INTERNATIONAL - Adidas AG became one of the first consumer-goods companies in Europe to warn that renewed lockdowns will weigh on its earnings again and bring a swift end to a recent sales rebound.
The shoemaker’s revenue is no longer on track for growth in the fourth quarter, the German sportswear maker said, predicting a low- to mid-single-digit percentage decline. A number of company stores have already closed in recent weeks amid a resurgence of coronavirus cases while stricter social distancing guidelines are slowing customer traffic in brick-and-mortar shops in Europe.
The prospect of further restrictions could make the guidance out-of-date, as the forecast assumes that 90 percent of stores remain open. Currently the figure is 92 percent, Chief Executive Officer Kasper Rorsted said on a call with journalists. In Europe, 40 percent of stores are already closed. The stock fell as much as 6.7 percent Tuesday, erasing most of Monday’s surge.
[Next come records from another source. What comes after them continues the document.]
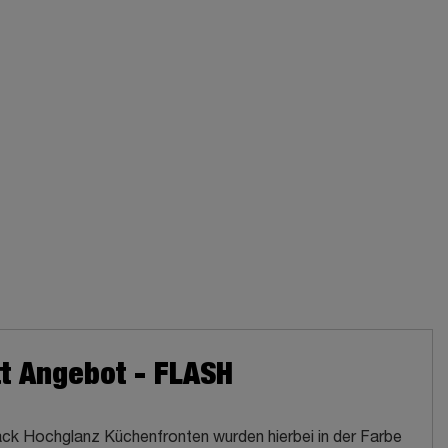
t Angebot - FLASH
Lack Hochglanz Küchenfronten wurden hierbei in der Farbe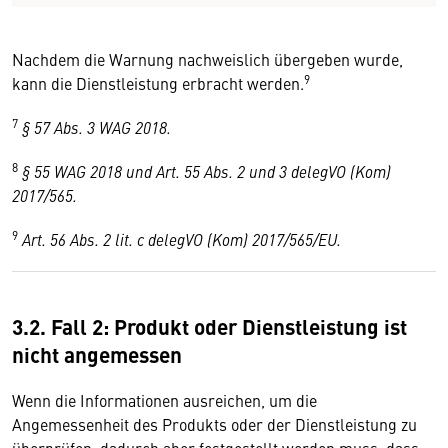
Nachdem die Warnung nachweislich übergeben wurde,
9
kann die Dienstleistung erbracht werden.
7
§ 57 Abs. 3 WAG 2018.
8
§ 55 WAG 2018 und Art. 55 Abs. 2 und 3 delegVO (Kom)
2017/565.
9
Art. 56 Abs. 2 lit. c delegVO (Kom) 2017/565/EU.
3.2. Fall 2: Produkt oder Dienstleistung ist
nicht angemessen
Wenn die Informationen ausreichen, um die
Angemessenheit des Produkts oder der Dienstleistung zu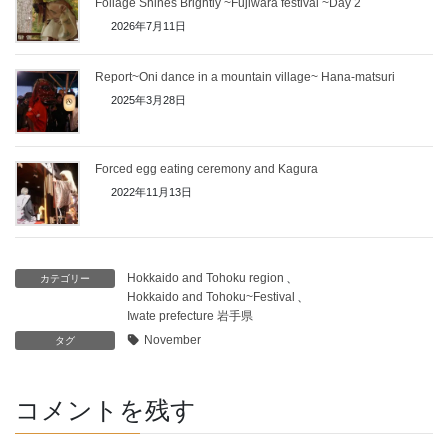
Foliage Shines Brightly ~Fujiwara festival ~Day 2
2026年7月11日
Report~Oni dance in a mountain village~ Hana-matsuri
2025年3月28日
Forced egg eating ceremony and Kagura
2022年11月13日
Hokkaido and Tohoku region
、
カテゴリー
Hokkaido and Tohoku~Festival
、
Iwate prefecture 岩手県
November
タグ
コメントを残す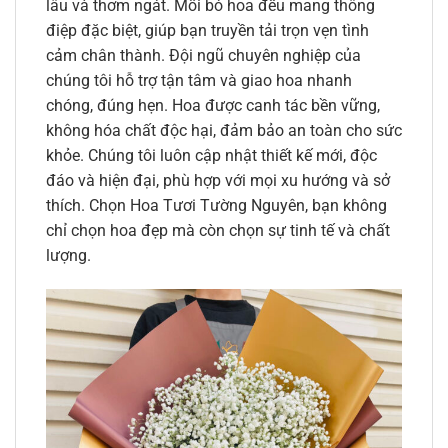
lâu và thơm ngát. Mỗi bó hoa đều mang thông
điệp đặc biệt, giúp bạn truyền tải trọn vẹn tình
cảm chân thành. Đội ngũ chuyên nghiệp của
chúng tôi hỗ trợ tận tâm và giao hoa nhanh
chóng, đúng hẹn. Hoa được canh tác bền vững,
không hóa chất độc hại, đảm bảo an toàn cho sức
khỏe. Chúng tôi luôn cập nhật thiết kế mới, độc
đáo và hiện đại, phù hợp với mọi xu hướng và sở
thích. Chọn Hoa Tươi Tường Nguyên, bạn không
chỉ chọn hoa đẹp mà còn chọn sự tinh tế và chất
lượng.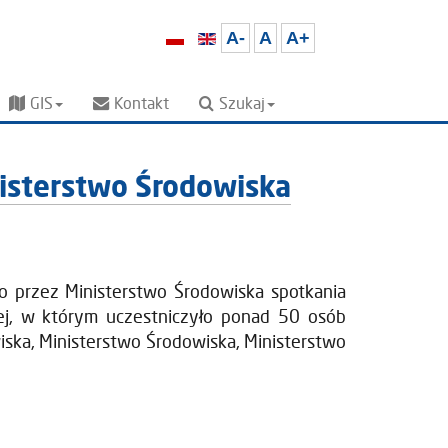
A-
A
A+
GIS
Kontakt
Szukaj
isterstwo Środowiska
przez Ministerstwo Środowiska spotkania
ej, w którym uczestniczyło ponad 50 osób
iska, Ministerstwo Środowiska, Ministerstwo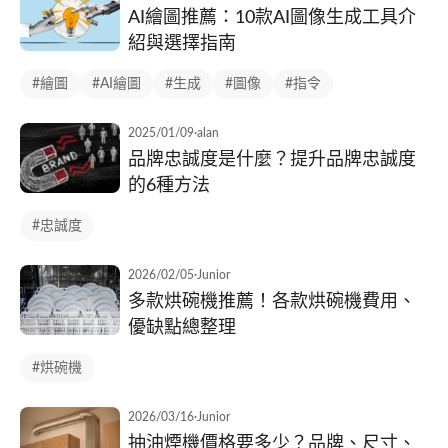
AI繪圖推薦：10款AI圖像生成工具介
紹與選擇指南
#繪圖
#AI繪圖
#生成
#圖像
#指令
2025/01/09
·
alan
品牌忠誠度是什麼？提升品牌忠誠度
的6種方法
#忠誠度
2026/02/05
·
Junior
多款烘碗機推薦！各款烘碗機費用、
優缺點總整理
#烘碗機
2026/03/16
·
Junior
抽油煙機價格要多少？品牌、尺寸、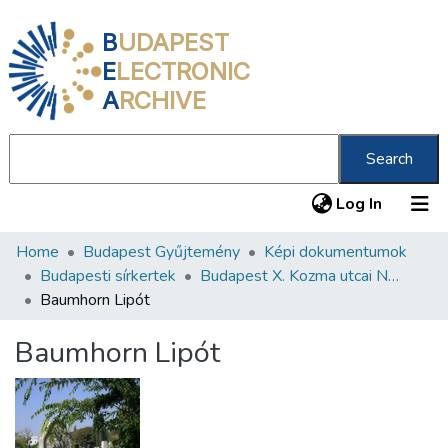
B
UDAPEST
E
LECTRONIC
A
RCHIVE
Search
(current
Log In
Home
Budapest Gyűjtemény
Képi dokumentumok
Communities & Collections
Budapesti sírkertek
Budapest X. Kozma utcai Neológ Zsidó Temető
All of DSpace
Baumhorn Lipót
Statistics
Baumhorn Lipót
About us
For now, Adidas is looking to control what it can amid the whipsawing swings of the pandemic. It’s focused on cutting costs, promoting e-commerce and shoring up liquidity with a series of bond sales and a 1.5 billion-euro (R27.41 billion) syndicated-loan facility through 2025. That allowed the company to replace a German government-backed package Adidas took on this spring.
Rorsted declined to comment on reports that the company is conducting an internal review on whether to sell the Reebok brand. He said he had no regrets about his Reebok strategy up until now, which has returned the long-suffering brand to profitability and slight growth in recent years.
Sales returned to growth in Europe in the third quarter after a prolonged slump in the German sportswear maker’s home region. North American revenue had gained in July and August, but a dismal September led to a decline for the third quarter, as back-to-school shopping didn’t materialize. Business in Asia slowed down even more amid Covid restrictions in Japan and inventory management in China, Rorsted said.
Third-quarter operating profit reached 794 million euros, beating analyst estimates.
The company managed to reduce inventories by 500 million euros in the quarter and the operating margin returned to a double-digit level as the shoemaker sold more products directly to consumers via e-commerce.
Adidas forecast fourth-quarter operating profit between 100 million and 200 million euros.